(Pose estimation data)

# # # # # # #

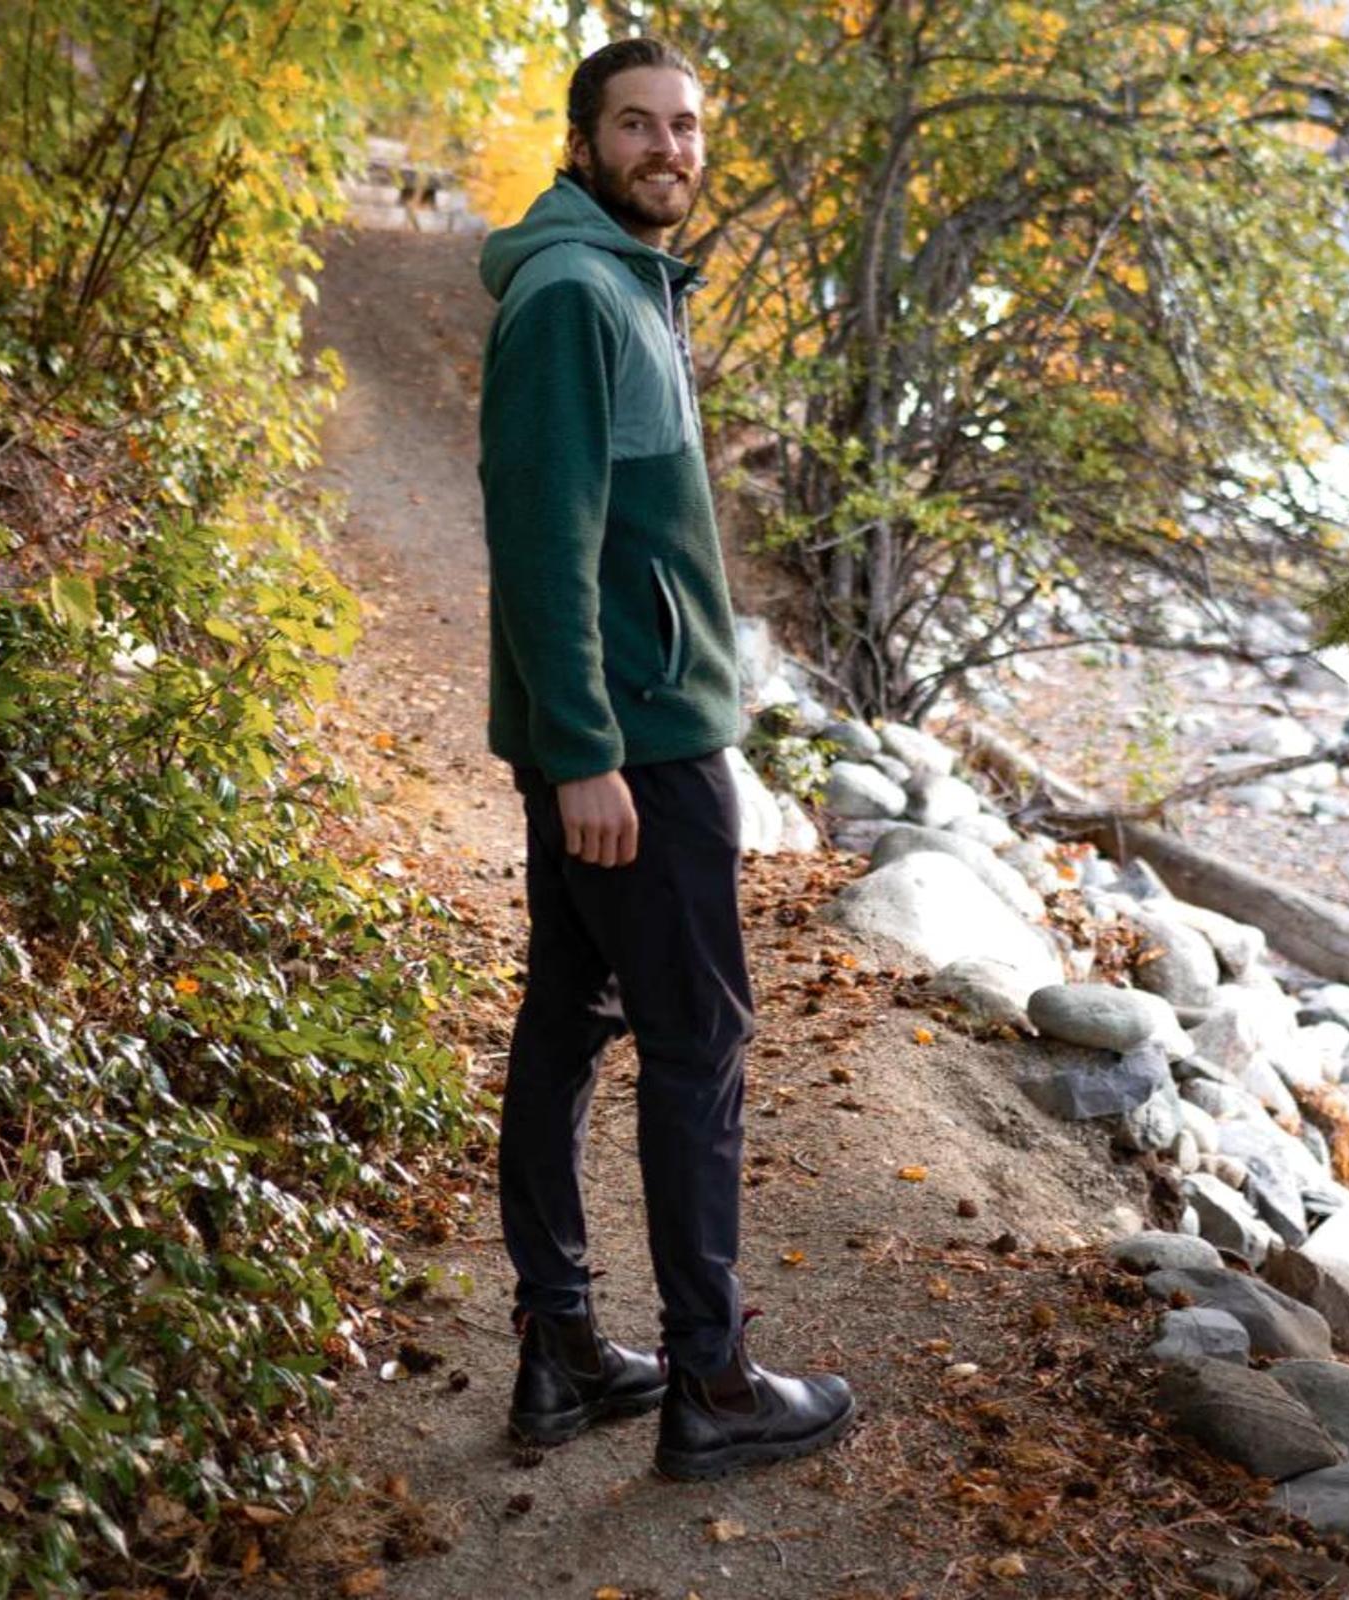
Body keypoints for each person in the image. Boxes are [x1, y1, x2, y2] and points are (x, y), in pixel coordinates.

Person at [475, 36, 855, 1481]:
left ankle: (565, 1352)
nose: (668, 149)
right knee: (699, 1044)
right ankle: (715, 1382)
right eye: (636, 125)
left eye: (685, 126)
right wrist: (586, 754)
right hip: (632, 746)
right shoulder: (575, 294)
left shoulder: (628, 280)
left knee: (572, 1020)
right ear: (583, 143)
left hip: (618, 732)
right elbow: (542, 541)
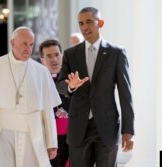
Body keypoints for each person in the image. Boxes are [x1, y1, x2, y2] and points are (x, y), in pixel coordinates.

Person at [0, 26, 61, 167]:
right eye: (24, 44)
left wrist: (52, 143)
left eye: (31, 44)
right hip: (1, 136)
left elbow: (47, 112)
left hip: (32, 136)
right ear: (12, 43)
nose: (28, 48)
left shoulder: (41, 72)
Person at [57, 7, 135, 167]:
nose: (84, 27)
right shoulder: (70, 54)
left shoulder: (116, 53)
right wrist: (70, 86)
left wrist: (128, 131)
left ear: (100, 23)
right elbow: (60, 85)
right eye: (80, 23)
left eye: (89, 22)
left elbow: (125, 94)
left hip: (107, 128)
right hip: (79, 128)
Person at [39, 39, 70, 167]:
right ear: (42, 60)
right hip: (47, 137)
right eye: (49, 56)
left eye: (56, 55)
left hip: (71, 137)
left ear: (62, 55)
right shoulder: (37, 80)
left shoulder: (72, 77)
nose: (54, 59)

# # # # # # #

#### EXERCISE:
Skip every picture and transcribe the data above exactly.

#### SOLUTION FOR THIS EXERCISE:
Body keypoints for each person in the image. Boxes are [x1, y1, x2, y2] and points are (x, y), in pixel coordinates.

Person at [475, 36, 855, 1481]:
left ankle: (565, 1352)
nose: (668, 149)
right knee: (699, 1044)
right ankle: (715, 1382)
right eye: (636, 125)
left eye: (685, 126)
right wrist: (586, 754)
right hip: (632, 746)
right shoulder: (575, 294)
left shoulder: (628, 280)
left knee: (572, 1020)
right ear: (583, 143)
left hip: (618, 732)
right elbow: (542, 541)
Body keypoints for each person in the image. Boxes are [x1, y1, x2, y2] and points are (x, y), in pixel coordinates.

Person at [0, 26, 61, 167]:
right eye: (24, 44)
left wrist: (52, 143)
left eye: (31, 44)
right hip: (1, 136)
left elbow: (47, 112)
left hip: (32, 136)
right ear: (12, 43)
nose: (28, 48)
left shoulder: (41, 72)
Person at [57, 7, 135, 167]:
nose: (84, 27)
right shoulder: (70, 54)
left shoulder: (116, 53)
right wrist: (70, 86)
left wrist: (128, 131)
left ear: (100, 23)
right elbow: (60, 85)
right eye: (80, 23)
left eye: (89, 22)
left elbow: (125, 94)
left hip: (107, 128)
right hip: (79, 128)
Person at [39, 39, 70, 167]:
right ear: (42, 60)
right hip: (47, 137)
right eye: (49, 56)
left eye: (56, 55)
left hip: (71, 137)
left ear: (62, 55)
right shoulder: (37, 80)
left shoulder: (72, 77)
nose: (54, 59)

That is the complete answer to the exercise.